Weighing up to 500 grams, growing to a length of ten centimetres and highly prized in the Ivory Coast, giant snails have regrettably fallen victim to deforestation and pesticides, and are disappearing from the rainforest.
In an effort to save the species, while making an earning, locals are breeding them in booming farms.
"Snail farming is less expensive, it doesn't require any veterinary products, and it's one of the few types of farming where you won't be told to buy veterinary feed or pay outside expenses.
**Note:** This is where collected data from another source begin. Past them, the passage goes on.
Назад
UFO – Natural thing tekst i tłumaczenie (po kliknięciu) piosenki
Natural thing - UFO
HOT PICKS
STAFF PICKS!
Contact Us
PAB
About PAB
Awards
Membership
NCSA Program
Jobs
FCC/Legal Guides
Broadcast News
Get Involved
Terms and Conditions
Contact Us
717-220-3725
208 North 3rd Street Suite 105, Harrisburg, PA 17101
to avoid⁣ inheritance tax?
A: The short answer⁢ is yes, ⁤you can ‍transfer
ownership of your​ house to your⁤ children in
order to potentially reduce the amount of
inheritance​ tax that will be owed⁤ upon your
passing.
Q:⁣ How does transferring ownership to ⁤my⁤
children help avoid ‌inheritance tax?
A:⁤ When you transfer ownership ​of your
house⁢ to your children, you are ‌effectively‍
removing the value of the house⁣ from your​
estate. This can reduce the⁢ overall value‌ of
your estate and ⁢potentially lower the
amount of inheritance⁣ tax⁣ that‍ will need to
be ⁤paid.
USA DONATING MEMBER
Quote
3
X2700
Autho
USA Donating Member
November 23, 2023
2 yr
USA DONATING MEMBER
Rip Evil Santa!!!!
So it's less expensive, it's easy, it's natural, and it's organic," said Bernus Bleu, founder and director of the Côte d'Ivoire expertise escargots (CIEE).
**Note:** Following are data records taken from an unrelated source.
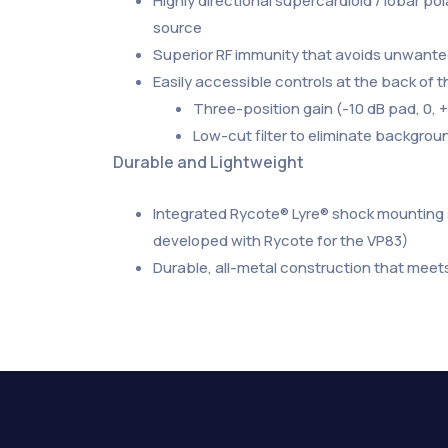
Highly directional supercardioid / lobar p
source
Superior RF immunity that avoids unwanted
Easily accessible controls at the back of
Three-position gain (-10 dB pad, 0,
Low-cut filter to eliminate backgro
Durable and Lightweight
Integrated Rycote® Lyre® shock mounting s
developed with Rycote for the VP83)
Durable, all-metal construction that meets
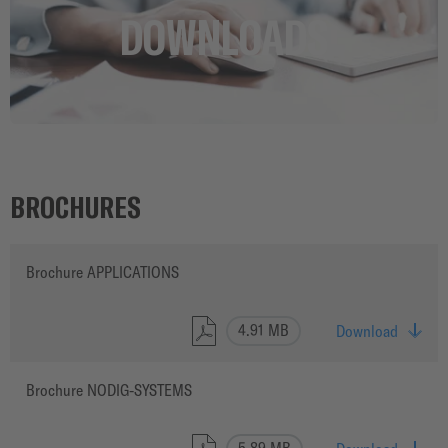
CAREER
DOWNLOADS
BROCHURES
Brochure APPLICATIONS
4.91 MB
Download
Brochure NODIG-SYSTEMS
5.89 MB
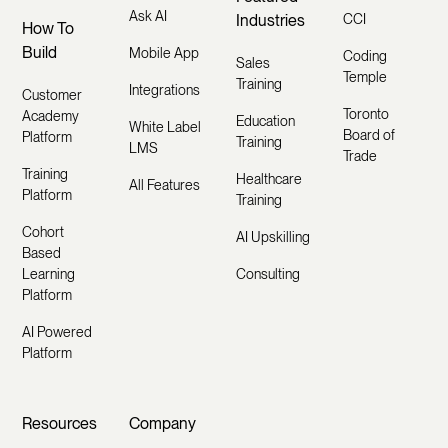
Ask AI
Industries
CCI
How To
Build
Mobile App
Coding
Sales
Temple
Training
Integrations
Customer
Toronto
Academy
Education
White Label
Board of
Platform
Training
LMS
Trade
Training
Healthcare
All Features
Platform
Training
Cohort
AI Upskilling
Based
Learning
Consulting
Platform
AI Powered
Platform
Resources
Company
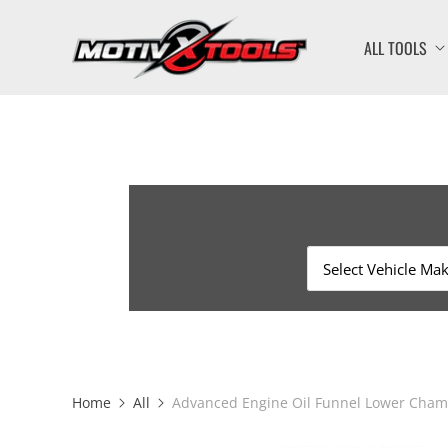
ALL TOOLS
Home
All
Advanced Engine Oil Funnel Lower Chamb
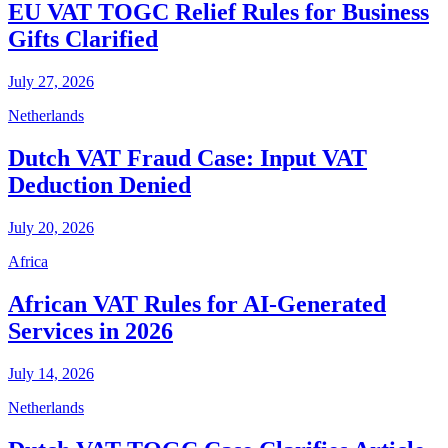
EU VAT TOGC Relief Rules for Business
Gifts Clarified
July 27, 2026
Netherlands
Dutch VAT Fraud Case: Input VAT
Deduction Denied
July 20, 2026
Africa
African VAT Rules for AI-Generated
Services in 2026
July 14, 2026
Netherlands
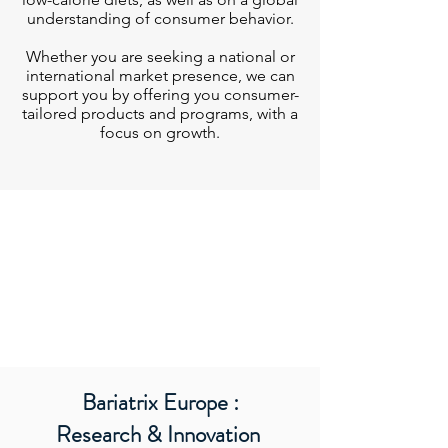
understanding of consumer behavior.
Whether you are seeking a national or
international market presence, we can
support you by offering you consumer-
tailored products and programs, with a
focus on growth.
Bariatrix Europe :
Research & Innovation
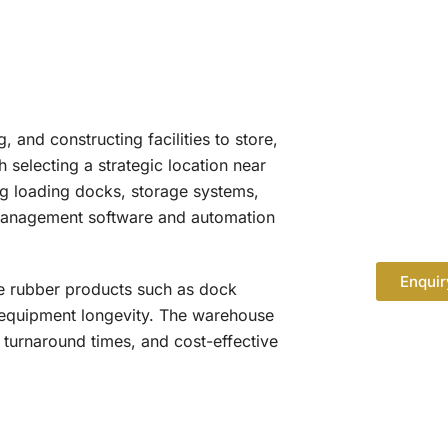
and constructing facilities to store,
 selecting a strategic location near
ng loading docks, storage systems,
 management software and automation
Enquir
le rubber products such as dock
d equipment longevity. The warehouse
 turnaround times, and cost-effective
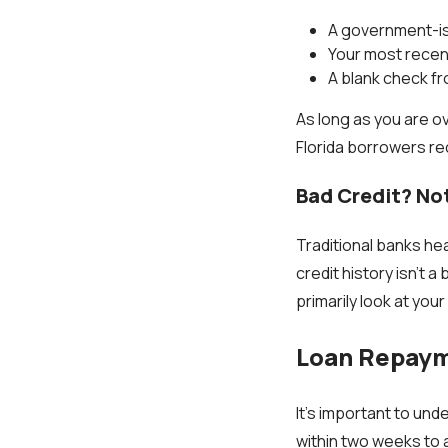
A government-i
Your most recen
A blank check f
As long as you are o
Florida borrowers rec
Bad Credit? No
Traditional banks hea
credit history isn’t 
primarily look at you
Loan Repaym
It’s important to un
within two weeks to a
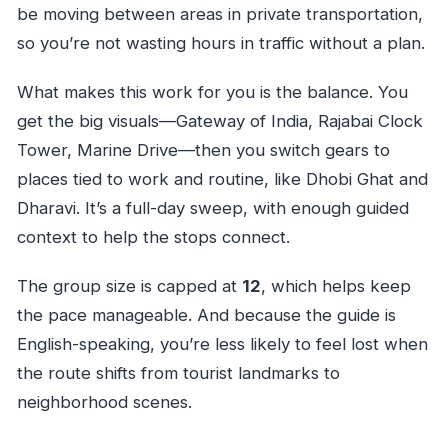
be moving between areas in private transportation,
so you’re not wasting hours in traffic without a plan.
What makes this work for you is the balance. You
get the big visuals—Gateway of India, Rajabai Clock
Tower, Marine Drive—then you switch gears to
places tied to work and routine, like Dhobi Ghat and
Dharavi. It’s a full-day sweep, with enough guided
context to help the stops connect.
The group size is capped at
12
, which helps keep
the pace manageable. And because the guide is
English-speaking, you’re less likely to feel lost when
the route shifts from tourist landmarks to
neighborhood scenes.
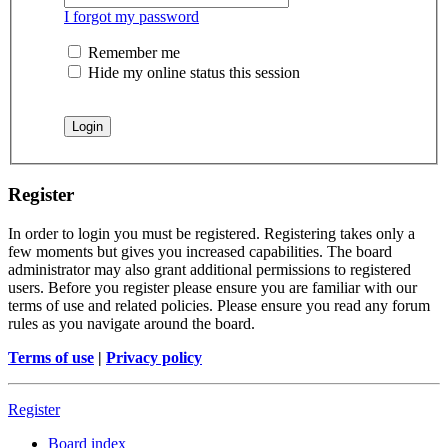
I forgot my password
Remember me
Hide my online status this session
Register
In order to login you must be registered. Registering takes only a
few moments but gives you increased capabilities. The board
administrator may also grant additional permissions to registered
users. Before you register please ensure you are familiar with our
terms of use and related policies. Please ensure you read any forum
rules as you navigate around the board.
Terms of use
|
Privacy policy
Register
Board index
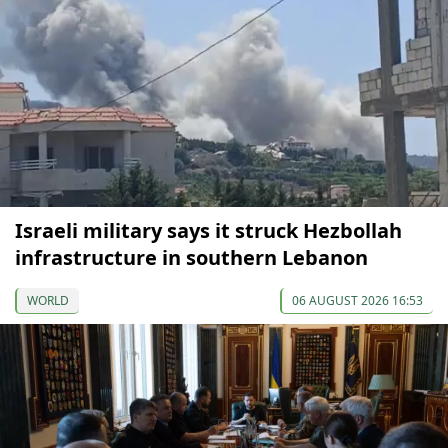
Israeli military says it struck Hezbollah
infrastructure in southern Lebanon
WORLD
06 AUGUST 2026 16:53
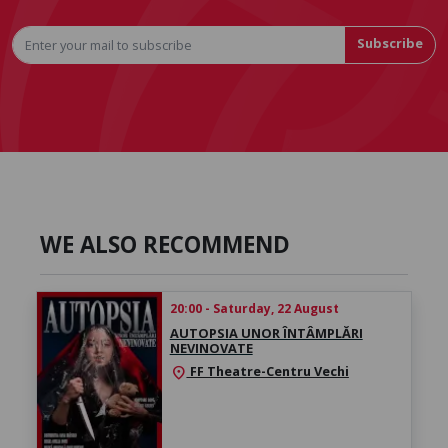
Subscribe
WE ALSO RECOMMEND
20:00 - Saturday, 22 August
AUTOPSIA UNOR ÎNTÂMPLĂRI
NEVINOVATE
FF Theatre-Centru Vechi
location_on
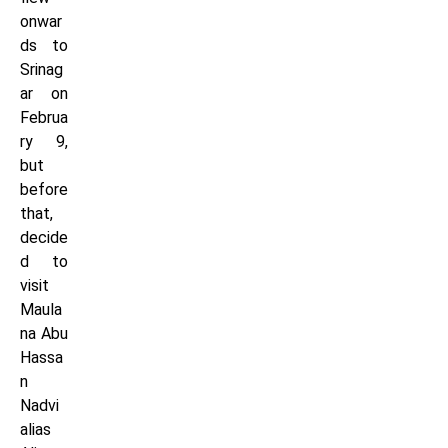
onwar
ds to
Srinag
ar on
Februa
ry 9,
but
before
that,
decide
d to
visit
Maula
na Abu
Hassa
n
Nadvi
alias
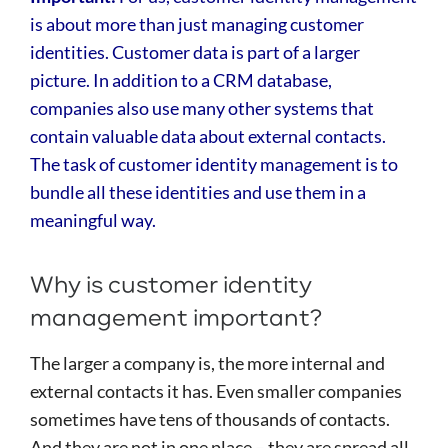
is about more than just managing customer
identities. Customer data is part of a larger
picture. In addition to a CRM database,
companies also use many other systems that
contain valuable data about external contacts.
The task of customer identity management is to
bundle all these identities and use them in a
meaningful way.
Why is customer identity
management important?
The larger a company is, the more internal and
external contacts it has. Even smaller companies
sometimes have tens of thousands of contacts.
And they are not in one place – they are spread all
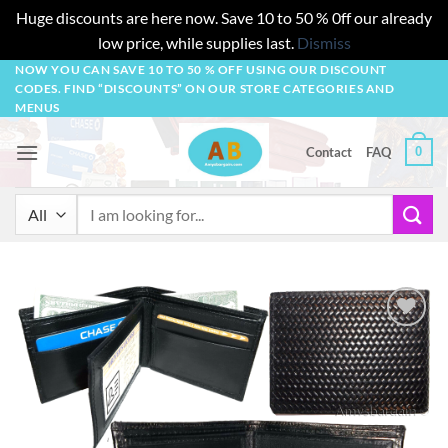
Huge discounts are here now. Save 10 to 50 % 0ff our already
low price, while supplies last.
Dismiss
Skip
NOW YOU CAN SAVE 10 TO 50 % OFF USING OUR DISCOUNT
CODES. FIND “DISCOUNTS” ON OUR STORE CATEGORIES AND
to
MENUS
content
0
Contact
FAQ
Search
for:
Add to
wishlist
The simplicity, productivity and profitability of snail farming have prompted thousands of Ivorians to take up the trade after receiving training: progress has been impressive, with production rising from 25 to 250 tonnes of snails per month in five years, according to the government.
Today, there are some 1,500 in the humid south of Côte d'Ivoire.
"We train the farmers, we set them up and then we buy back. And our sale outlets, of course, are the snail shells, which are used to feed livestock. The third outlet is the snail's slime, which can be used to make cosmetic products, and we have exclusive rights to make soap from snail slime," added the CIEE director.
At the Côte d'Ivoire expertise escargots headquarters in Azaguié, 40 km north of the capital, four women make soap and shower gel from snail mucin, mixed with coconut oil, green colouring and perfume. On average, 5,000 soaps and 5,000 bottles of gel are produced each week in the small workshop.
"Snail mucin hydrates the skin. It moisturizes, it improves the complexion, and it slows down the ageing of the skin," says Nelly Blon, workshop manager.
Beyond its excellent cosmetic abilities, snails are first and foremost a delicacy, present in many Ivorian dishes.
"People like it because it's sweet... If it's well-prepared, it's very tasty," said "La Jumelle", a snail vendor.
Nearly 90% of Côte d'Ivoire's forests have disappeared in 60 years, mainly due to agricultural exploitation, particularly of cocoa, of which the country is the world's leading producer.
This regular deforestation, use of pesticides and climate hazards are fatal to both the people and the fauna.